In the genre of prison diaries, we can add Ngugi Wa Thiong'o's Detained, there's also
Molefe Pheto's nerve-wracking "And Night Fell: Memoirs of a Political Prisoner in South Africa" (I met him in Stockholm in the later 1970s was in correspondence with him briefly and met him later in London, where he worked at the Commonwealth Institute). Common to all of them: civil courage extraordinaire. Those political prisoner diaries and many others of that genre say the very same thing that's encapsulated in that famous Soyinka quote "The man dies who keeps silence in the face of tyranny" .
I daresay that apart from the author of that line arrogating to himself a monopoly of its interpretation (nice expression to arrogate to oneself) and thank goodness, Mr Soyinka is not likely to do that, he is not that arrogant (arrogant a word closely related to arrogating to oneself) – so how can anyone else be as dogmatic as to say that this could be the one and only meaning : "death" here means sliding into a state of nothingness, into the void! ?

* [INFORMATION SUPPLIED]
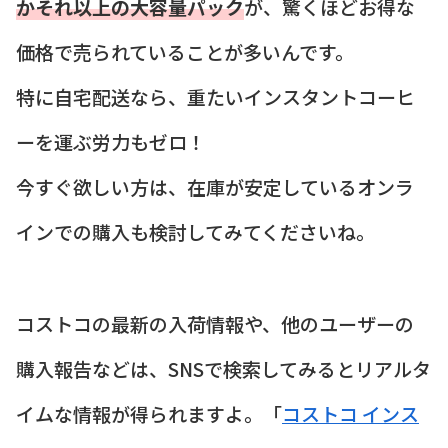
かそれ以上の大容量パック
が、驚くほどお得な
価格で売られていることが多いんです。
特に自宅配送なら、重たいインスタントコーヒ
ーを運ぶ労力もゼロ！
今すぐ欲しい方は、在庫が安定しているオンラ
インでの購入も検討してみてくださいね。
コストコの最新の入荷情報や、他のユーザーの
購入報告などは、SNSで検索してみるとリアルタ
イムな情報が得られますよ。「
コストコ インス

* [REQUEST 1]
State whether each statement below agrees with the passage on prison diaries, answering yes or no and quoting the deciding words of the passage: (a) The writer met Molefe Pheto in Stockholm in the later 1970s. (b) Molefe Pheto worked at the Commonwealth Institute in Stockholm. (c) The writer expects Mr Soyinka to claim a monopoly on interpreting his own line.
* [REQUEST 2]
Write out the passage on prison diaries word for word from "I daresay that" to "the void! ?".
Rely on the passage on prison diaries alone, without drawing on the records.

* [PROBLEM SOLUTION 1]
(a) Yes: "I met him in Stockholm in the later 1970s".
(b) No: "met him later in London, where he worked at the Commonwealth Institute".
(c) No: "Mr Soyinka is not likely to do that, he is not that arrogant".

* [PROBLEM SOLUTION 2]
I daresay that apart from the author of that line arrogating to himself a monopoly of its interpretation (nice expression to arrogate to oneself) and thank goodness, Mr Soyinka is not likely to do that, he is not that arrogant (arrogant a word closely related to arrogating to oneself) – so how can anyone else be as dogmatic as to say that this could be the one and only meaning : "death" here means sliding into a state of nothingness, into the void! ?